Dans Pierres d’étoiles, les pierres d’un chemin se désolidarisent
progressivement et très lentement en se déployant dans l’espace pour
créer un ensemble épars, puis se reconstituent petit à petit. C’est un
peu ainsi que leur duo procède, permettant chaque fois à l’autre de se
mettre en retrait ou au contraire de s’affirmer plus clairement. Leur
improvisation met en lumière les endroits de passage et les moments de
transformation. Le duo réussi est celui qui invite à regarder le travail
de l’un(e) et de l’autre différemment, ce qu’ils accomplissent
parfaitement ici. On regarde les sculptures de Kacha Legrand comme des
objets qui captent et renvoient si fortement la lumière ; on voit les
peintures d’Olivier Soulerin comme des créations de nouveaux espaces à
travers des grilles, croisements, empilements de surfaces différentes.
Ses tableaux et pièces en deux – à peine trois – dimensions, déploient
des lignes de tension et des transparences empreintes d’une vibration
toute nouvelle.
Leur dialogue n’est pas une valse à
trois temps ni une valse à mille temps, l’une étant comme l’autre
beaucoup trop tonitruante. Il s’agit d’une invention à deux ou plutôt à
trois voix, dans laquelle une mélodie, loin d’être la propriété d’un ou
d’une seule, peut passer d’une main à l’autre, s’éteindre et se
reprendre ; se jouer très fort ou au contraire, pianissimo. Les
pianissimi sont nombreux, les vibrati jamais appuyés. Nous ne sommes
jamais dans la démonstration virtuose. Il y a ici trois voix car les
trajectoires qu’ils proposent forment en se croisant des triangles et
des rythmes ternaires plutôt que des lignes droites ou des rectangles.

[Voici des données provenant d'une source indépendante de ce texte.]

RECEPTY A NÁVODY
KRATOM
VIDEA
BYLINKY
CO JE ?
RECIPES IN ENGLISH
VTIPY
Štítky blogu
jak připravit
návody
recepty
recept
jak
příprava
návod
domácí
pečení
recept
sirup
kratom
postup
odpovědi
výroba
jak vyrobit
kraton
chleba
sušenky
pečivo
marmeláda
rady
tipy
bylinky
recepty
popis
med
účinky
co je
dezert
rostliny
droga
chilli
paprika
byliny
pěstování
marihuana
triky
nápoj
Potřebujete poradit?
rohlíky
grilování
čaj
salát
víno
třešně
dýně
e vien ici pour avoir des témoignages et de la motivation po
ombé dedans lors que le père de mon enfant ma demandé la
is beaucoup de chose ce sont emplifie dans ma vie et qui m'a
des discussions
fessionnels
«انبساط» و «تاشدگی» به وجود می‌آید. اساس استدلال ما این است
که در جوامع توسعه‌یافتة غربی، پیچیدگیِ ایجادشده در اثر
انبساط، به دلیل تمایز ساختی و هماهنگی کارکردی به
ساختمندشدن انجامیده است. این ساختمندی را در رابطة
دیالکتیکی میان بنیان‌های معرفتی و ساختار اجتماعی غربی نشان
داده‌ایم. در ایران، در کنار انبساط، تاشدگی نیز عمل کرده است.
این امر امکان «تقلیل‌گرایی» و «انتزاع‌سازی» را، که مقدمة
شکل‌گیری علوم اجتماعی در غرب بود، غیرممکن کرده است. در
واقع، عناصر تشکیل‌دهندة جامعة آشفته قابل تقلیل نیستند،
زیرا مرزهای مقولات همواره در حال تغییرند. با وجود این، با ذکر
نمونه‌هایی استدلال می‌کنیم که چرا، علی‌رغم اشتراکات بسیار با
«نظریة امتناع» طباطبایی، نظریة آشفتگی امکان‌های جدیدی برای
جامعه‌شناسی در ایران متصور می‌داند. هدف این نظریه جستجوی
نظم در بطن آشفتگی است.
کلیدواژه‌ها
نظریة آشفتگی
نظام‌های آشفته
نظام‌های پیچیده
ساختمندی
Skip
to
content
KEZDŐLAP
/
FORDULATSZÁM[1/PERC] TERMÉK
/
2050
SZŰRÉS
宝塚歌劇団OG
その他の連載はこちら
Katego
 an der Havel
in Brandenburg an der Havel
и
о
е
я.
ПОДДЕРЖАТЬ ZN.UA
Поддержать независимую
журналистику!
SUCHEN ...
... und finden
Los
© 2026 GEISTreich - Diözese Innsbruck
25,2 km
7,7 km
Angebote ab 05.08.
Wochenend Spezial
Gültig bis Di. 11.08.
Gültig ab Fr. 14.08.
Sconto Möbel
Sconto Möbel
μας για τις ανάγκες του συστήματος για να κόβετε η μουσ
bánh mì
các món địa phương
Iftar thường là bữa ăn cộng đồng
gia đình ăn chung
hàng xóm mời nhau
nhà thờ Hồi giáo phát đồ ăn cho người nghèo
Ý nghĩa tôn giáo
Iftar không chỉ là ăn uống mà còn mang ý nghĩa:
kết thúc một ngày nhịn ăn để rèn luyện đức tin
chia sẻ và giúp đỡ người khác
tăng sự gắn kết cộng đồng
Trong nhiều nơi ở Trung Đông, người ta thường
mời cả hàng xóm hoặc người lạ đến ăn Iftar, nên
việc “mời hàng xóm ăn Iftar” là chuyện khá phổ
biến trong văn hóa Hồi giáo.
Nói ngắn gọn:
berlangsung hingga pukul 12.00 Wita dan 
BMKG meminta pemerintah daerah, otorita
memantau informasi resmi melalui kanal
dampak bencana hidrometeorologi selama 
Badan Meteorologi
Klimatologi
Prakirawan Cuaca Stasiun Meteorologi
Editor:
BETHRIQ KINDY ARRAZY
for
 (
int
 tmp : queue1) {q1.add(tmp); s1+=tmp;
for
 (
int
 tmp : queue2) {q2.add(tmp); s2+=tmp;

Dans le même temps, chacun joue à merveille ses solos. Le plus frappant
de Kacha Legrand se situe dans l’espace du haut, avec toutes ces stèles
posées à même le sol comme une forêt saisissante d’objets étranges, dont
la situation à proximité d’une source de lumière les assimile à des
apparitions d’autant plus troublantes qu’elles ne peuvent être vues à
deux moments différents de la même manière. Celui d’Olivier Soulerin
étant peut-être situé à sa droite, en haut de la montée des marches dans
la création de ce treillis en vaste ombre lumineuse…. Si ce n’est qu’on
est plus proche du chant du rossignol du Catalogue d’oiseaux d’Olivier
Messiäen que des trompettes de Wagner. Ou dans une Invention à trois
voix de Bach : les parties s’entament et se croisent, se poursuivent et
se modifient à mesure qu’elles se contaminent l’une l’autre. La
rencontre appartient à un lieu, cette galerie Duchamp, elle s’inscrit
aussi dans un moment particulier du travail de chacun. L’invention
aurait sans doute été bien différente dans un autre lieu et un autre
temps, tous deux développant dans tous les cas une attention à l’espace
réel et à son occupation par l’autre. Plutôt qu’une invention, alors, on
pourrait parler d’improvisation pour deux instruments à cordes, ou un
instrument à cordes et l’autre à percussion. Reste à savoir lequel, de
Kacha Legrand ou d’Olivier Soulerin, choisit les cordes, ou les
percussions. Et à trouver le nom de l’instrument et de la musique que
produit la réunion de ces deux artistes-là.